| Il terzo giorno dal ritorno di 
      Mel Zelaya in Honduras è stato pesante come i primi due dal punto di vista 
      della Resistenza popolare che sta pagando senza arretrare prezzi 
      altissimi. Di fronte alle grandi manifestazioni popolari per il ritorno 
      del presidente e all’isolamento internazionale, la dittatura ha risposto 
      con l’unica arma che conosce, la repressione. Coprifuoco quasi continuo, 
      almeno tre morti confermati da martedì, ma c’è chi ne calcola una decina, 
      centinaia di arresti, feriti e denunce di sparizioni, soprattutto nella 
      periferia della capitale Tegucigalpa dove l’esercito entra con difficoltà, 
      tenuto in scacco dalla Resistenza. Chi si aspettava che il ritorno di 
      Mel Zelaya potesse sbloccare rapidamente la situazione è però rimasto 
      deluso. È in corso un dialogo finora di basso profilo che, per 
      sintetizzare, si limita a definire chi gestirà il processo elettorale 
      previsto tra due mesi esatti, il prossimo 28 novembre. Per Mel Zelaya è 
      fondamentale il ritorno al governo, e quindi la sanzione della sconfitta 
      del golpe. Il dittatore di Bergamo Alta Roberto Micheletti invece tira a 
      campare, tra lacrimogeni e pallottole, fino alle elezioni.
 In questo 
      senso i quattro candidati che hanno appoggiato il golpe, Elvin Santos del 
      Partito Liberale, Porfirio Lobo, del Partito Nacional, Felícito Ávila, 
      democristiano e Bernard Martínez, di Innovación y Unidad, dopo avere 
      incontrato Micheletti ieri pomeriggio, sono andati nell’Ambasciata 
      brasiliana. È stata una riunione di piccolo cabotaggio, che non ha 
      sbloccato la situazione e alla quale non hanno partecipato i due candidati 
      che invece sono alla testa della Resistenza contro il golpe, César Ham, 
      del Partito di Unificazione Democratica, e soprattutto Carlos Reyes, il 
      candidato delle sinistre alla presidenza.

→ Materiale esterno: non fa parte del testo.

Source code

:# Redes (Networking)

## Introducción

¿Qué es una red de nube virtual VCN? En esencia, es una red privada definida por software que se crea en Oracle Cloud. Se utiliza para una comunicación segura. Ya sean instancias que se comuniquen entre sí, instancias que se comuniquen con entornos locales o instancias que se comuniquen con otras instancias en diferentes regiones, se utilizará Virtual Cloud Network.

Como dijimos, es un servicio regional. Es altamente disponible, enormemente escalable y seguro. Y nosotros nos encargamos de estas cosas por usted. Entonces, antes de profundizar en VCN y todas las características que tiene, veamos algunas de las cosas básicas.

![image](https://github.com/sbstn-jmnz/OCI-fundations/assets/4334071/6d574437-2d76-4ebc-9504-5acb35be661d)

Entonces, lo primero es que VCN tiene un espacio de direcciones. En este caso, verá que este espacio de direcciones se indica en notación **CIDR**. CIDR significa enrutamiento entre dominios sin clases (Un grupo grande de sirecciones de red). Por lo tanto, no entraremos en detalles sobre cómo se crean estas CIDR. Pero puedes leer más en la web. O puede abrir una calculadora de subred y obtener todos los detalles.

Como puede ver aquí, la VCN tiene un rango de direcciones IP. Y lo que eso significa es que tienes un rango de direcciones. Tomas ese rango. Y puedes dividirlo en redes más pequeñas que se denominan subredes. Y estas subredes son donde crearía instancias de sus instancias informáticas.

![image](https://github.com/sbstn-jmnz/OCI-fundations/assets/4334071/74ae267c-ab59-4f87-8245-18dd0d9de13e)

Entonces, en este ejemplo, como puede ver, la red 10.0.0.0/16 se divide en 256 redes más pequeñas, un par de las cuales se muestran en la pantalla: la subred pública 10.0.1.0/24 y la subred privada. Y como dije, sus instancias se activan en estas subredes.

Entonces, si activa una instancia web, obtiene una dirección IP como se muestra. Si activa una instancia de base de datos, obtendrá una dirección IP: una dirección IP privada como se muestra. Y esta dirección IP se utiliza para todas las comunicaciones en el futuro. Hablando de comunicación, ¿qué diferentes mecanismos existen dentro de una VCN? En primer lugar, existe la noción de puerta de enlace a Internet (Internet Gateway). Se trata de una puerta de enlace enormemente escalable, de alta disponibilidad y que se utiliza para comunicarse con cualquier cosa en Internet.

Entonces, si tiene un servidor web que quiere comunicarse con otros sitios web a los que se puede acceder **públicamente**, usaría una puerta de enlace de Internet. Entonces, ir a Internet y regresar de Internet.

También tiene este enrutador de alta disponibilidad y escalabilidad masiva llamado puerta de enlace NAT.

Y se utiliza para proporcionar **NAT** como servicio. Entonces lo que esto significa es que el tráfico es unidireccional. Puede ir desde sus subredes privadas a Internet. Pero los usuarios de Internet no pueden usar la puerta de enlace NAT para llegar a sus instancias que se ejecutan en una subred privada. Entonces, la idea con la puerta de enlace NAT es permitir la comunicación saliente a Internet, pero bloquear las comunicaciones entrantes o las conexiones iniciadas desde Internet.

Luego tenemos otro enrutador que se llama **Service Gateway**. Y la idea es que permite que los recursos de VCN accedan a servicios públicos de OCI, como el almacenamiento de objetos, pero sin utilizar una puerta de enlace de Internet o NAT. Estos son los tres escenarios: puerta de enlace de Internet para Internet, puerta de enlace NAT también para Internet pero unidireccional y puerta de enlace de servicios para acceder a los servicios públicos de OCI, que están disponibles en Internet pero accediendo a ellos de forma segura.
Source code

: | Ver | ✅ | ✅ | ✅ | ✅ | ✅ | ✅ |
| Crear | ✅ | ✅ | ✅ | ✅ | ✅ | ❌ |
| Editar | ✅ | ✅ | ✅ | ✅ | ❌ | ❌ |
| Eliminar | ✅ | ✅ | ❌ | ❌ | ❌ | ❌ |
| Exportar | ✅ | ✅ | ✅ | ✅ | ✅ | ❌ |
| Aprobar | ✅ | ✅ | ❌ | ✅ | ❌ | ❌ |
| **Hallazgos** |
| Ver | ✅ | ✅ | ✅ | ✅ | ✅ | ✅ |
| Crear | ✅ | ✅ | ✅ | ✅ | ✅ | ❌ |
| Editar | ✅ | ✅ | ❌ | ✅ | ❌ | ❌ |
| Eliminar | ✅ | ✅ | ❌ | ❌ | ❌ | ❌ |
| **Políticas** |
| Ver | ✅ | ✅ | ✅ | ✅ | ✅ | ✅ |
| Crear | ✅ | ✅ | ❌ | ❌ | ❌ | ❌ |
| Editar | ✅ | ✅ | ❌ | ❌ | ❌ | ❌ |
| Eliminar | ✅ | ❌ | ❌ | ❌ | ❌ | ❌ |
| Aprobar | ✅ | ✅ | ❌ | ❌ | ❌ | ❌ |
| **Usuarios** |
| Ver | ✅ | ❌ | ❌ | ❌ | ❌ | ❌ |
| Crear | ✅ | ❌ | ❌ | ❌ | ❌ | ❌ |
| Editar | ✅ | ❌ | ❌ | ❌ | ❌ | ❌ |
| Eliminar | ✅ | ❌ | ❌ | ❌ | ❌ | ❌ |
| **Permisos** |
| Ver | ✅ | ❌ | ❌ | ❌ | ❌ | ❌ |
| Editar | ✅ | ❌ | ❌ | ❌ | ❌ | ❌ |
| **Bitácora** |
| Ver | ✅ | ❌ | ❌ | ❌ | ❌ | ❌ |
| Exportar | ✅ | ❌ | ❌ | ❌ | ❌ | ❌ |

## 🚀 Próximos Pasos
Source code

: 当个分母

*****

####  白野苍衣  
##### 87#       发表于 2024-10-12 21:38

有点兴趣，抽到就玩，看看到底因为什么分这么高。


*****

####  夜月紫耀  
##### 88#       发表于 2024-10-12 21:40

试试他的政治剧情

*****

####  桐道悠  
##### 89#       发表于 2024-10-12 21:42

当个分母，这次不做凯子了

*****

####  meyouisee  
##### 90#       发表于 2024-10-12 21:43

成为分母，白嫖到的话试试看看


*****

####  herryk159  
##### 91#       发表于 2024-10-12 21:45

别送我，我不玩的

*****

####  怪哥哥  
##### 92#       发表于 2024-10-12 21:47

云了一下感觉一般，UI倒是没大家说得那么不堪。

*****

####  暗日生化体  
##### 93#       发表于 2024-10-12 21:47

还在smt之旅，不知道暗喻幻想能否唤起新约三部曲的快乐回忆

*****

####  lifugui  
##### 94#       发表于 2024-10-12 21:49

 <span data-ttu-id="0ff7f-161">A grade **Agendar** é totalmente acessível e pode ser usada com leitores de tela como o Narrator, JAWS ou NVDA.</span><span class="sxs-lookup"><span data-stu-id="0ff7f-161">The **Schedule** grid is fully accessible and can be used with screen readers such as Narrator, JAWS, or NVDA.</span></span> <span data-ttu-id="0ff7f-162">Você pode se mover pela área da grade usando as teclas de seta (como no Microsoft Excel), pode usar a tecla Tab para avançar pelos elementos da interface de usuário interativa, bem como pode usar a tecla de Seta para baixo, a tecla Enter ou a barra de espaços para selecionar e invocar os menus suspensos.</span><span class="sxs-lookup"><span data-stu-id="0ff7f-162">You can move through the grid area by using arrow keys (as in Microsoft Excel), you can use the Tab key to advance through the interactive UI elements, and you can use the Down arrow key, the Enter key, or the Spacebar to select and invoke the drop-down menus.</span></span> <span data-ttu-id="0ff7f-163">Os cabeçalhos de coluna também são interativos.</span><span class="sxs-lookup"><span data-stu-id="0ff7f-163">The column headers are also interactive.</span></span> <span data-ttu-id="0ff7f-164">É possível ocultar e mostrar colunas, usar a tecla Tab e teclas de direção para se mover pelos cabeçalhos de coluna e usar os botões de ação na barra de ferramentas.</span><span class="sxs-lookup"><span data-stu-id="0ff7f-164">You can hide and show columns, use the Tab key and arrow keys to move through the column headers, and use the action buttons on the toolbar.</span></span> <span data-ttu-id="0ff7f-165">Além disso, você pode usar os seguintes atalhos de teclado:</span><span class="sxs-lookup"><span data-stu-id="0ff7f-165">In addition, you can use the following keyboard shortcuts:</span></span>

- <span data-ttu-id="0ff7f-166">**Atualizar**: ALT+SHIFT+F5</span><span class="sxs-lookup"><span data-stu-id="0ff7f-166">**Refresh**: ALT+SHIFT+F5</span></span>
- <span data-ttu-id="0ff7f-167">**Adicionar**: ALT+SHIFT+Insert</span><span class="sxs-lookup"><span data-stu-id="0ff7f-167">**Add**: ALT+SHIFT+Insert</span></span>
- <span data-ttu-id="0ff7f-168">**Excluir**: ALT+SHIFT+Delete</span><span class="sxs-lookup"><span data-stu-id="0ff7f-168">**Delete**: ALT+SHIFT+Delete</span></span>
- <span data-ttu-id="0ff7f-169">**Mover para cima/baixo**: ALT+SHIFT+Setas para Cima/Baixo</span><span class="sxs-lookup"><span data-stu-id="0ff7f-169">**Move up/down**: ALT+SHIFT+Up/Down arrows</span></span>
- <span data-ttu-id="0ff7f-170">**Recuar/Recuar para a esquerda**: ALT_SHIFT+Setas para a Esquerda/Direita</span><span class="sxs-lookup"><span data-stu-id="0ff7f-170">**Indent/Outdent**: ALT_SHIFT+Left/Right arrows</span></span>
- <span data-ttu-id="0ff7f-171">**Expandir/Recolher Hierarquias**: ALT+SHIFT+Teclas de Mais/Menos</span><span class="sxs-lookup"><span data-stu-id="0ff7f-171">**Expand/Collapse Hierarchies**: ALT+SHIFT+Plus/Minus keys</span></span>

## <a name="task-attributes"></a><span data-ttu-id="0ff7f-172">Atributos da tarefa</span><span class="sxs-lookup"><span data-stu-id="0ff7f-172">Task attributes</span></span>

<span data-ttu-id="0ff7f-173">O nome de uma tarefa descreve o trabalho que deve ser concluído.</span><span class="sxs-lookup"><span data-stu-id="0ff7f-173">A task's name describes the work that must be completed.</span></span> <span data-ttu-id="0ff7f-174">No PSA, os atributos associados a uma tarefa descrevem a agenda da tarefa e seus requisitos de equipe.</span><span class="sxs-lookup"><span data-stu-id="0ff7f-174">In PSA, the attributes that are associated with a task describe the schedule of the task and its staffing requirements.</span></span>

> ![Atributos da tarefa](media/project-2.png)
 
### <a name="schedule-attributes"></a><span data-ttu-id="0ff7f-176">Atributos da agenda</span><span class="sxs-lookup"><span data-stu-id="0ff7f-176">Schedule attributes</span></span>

 Di fronte a uno iato così 
      enorme tra una politica di bassissimo profilo e movimenti sociali che 
      stanno scrivendo una pagina storica, potrebbe aver ragione Fidel Castro 
      che sostiene che in Honduras si vive una situazione 
      pre-rivoluzionaria.
 Intanto, anche se la stampa italiana non se n’è 
      accorta, all’Assemblea generale delle Nazioni Unite la questione 
      honduregna ha tenuto banco. Ben 12 capi di stato, oltre allo stesso 
      segretario generale Ban Ki-Moon, hanno parlato di Honduras chiedendo 
      l’immediato ritorno al governo di Mel Zelaya.